***** PROVIDED RECORDS
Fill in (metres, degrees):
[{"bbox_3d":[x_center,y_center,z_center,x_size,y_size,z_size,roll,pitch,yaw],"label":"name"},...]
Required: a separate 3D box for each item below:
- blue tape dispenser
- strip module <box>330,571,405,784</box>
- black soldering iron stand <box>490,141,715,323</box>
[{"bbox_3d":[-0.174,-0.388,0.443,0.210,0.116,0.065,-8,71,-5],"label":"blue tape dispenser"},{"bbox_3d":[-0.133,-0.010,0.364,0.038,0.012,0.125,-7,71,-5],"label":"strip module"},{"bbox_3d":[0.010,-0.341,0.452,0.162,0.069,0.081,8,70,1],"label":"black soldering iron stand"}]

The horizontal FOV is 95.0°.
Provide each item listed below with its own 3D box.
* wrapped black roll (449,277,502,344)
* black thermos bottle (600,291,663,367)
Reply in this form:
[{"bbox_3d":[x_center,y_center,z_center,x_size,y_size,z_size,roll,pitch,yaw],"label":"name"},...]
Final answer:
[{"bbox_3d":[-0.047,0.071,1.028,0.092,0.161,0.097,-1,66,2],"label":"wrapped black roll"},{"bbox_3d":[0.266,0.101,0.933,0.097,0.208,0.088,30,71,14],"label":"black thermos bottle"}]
**********
***** PROVIDED RECORDS
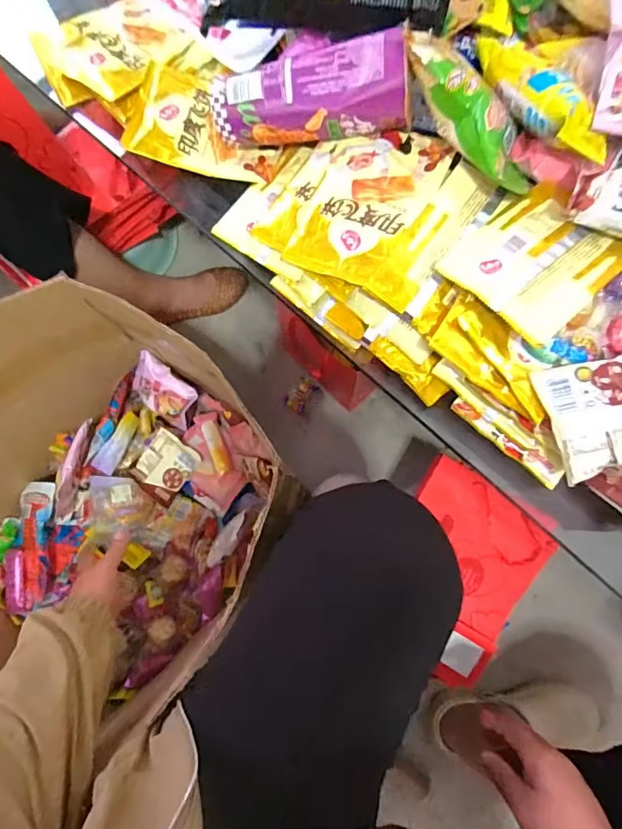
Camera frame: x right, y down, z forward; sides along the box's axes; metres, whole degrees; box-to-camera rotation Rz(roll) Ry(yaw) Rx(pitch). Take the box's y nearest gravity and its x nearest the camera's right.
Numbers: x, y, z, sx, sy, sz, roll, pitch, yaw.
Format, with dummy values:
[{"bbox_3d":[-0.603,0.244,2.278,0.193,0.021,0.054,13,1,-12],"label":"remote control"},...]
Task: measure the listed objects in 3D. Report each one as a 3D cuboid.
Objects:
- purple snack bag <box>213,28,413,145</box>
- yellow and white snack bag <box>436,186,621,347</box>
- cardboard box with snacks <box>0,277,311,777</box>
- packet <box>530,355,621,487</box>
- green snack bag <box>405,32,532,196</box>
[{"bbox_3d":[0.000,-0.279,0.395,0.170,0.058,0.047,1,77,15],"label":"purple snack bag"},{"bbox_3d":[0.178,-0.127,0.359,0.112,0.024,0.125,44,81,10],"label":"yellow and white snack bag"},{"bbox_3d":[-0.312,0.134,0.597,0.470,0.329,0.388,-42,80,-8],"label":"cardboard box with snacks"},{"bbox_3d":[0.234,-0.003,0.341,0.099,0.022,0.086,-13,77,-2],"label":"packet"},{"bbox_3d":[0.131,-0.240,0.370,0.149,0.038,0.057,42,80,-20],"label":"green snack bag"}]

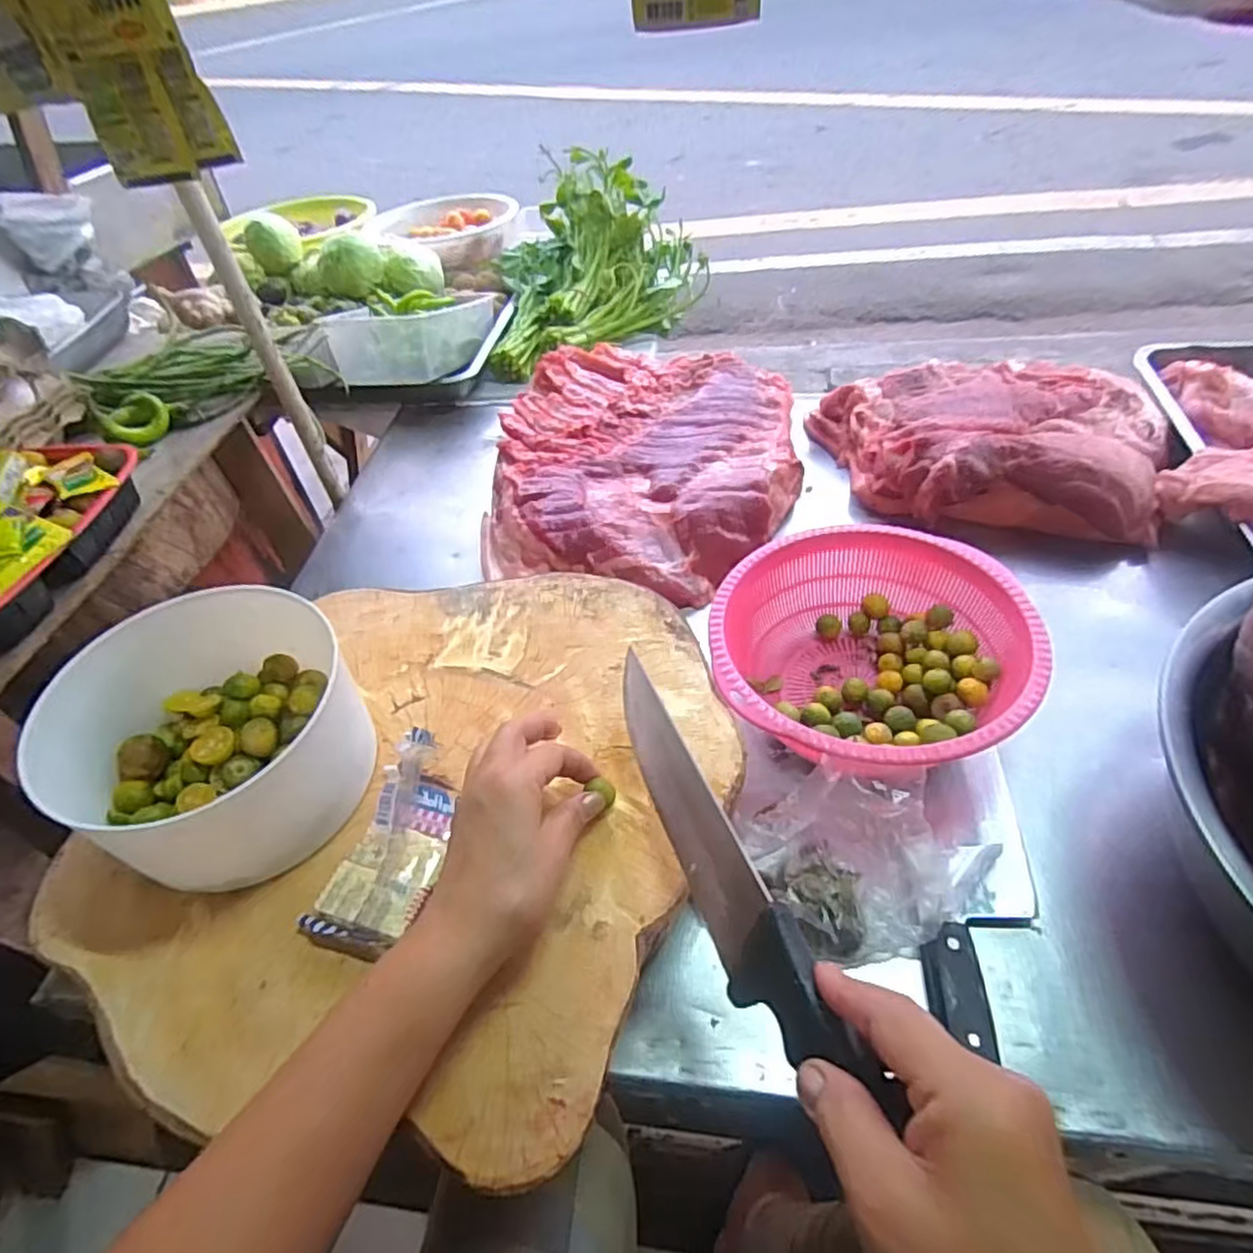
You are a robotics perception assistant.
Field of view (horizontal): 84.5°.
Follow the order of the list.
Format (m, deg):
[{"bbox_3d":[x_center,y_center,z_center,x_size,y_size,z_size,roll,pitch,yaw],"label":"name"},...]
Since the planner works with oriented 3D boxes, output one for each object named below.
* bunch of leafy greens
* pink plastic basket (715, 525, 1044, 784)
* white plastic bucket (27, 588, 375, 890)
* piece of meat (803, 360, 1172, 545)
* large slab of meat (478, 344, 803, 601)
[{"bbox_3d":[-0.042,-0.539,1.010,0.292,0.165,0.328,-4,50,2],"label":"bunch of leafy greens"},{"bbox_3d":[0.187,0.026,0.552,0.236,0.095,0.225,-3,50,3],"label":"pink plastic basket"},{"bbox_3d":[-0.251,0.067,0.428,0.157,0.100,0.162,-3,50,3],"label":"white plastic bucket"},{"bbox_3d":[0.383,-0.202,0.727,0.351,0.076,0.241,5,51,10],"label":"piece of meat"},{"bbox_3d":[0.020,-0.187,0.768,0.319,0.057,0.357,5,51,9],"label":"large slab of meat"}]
**********
#### WHAT THIS TASK INVOLVES
Show me all lines in the records that contain "below".

#### RESPONSE BOX
Required: a separate 3D box for each item below:
Provide each item listed below with its own 3D box.
Since the planner works with oriented 3D boxes, output one for each object named below.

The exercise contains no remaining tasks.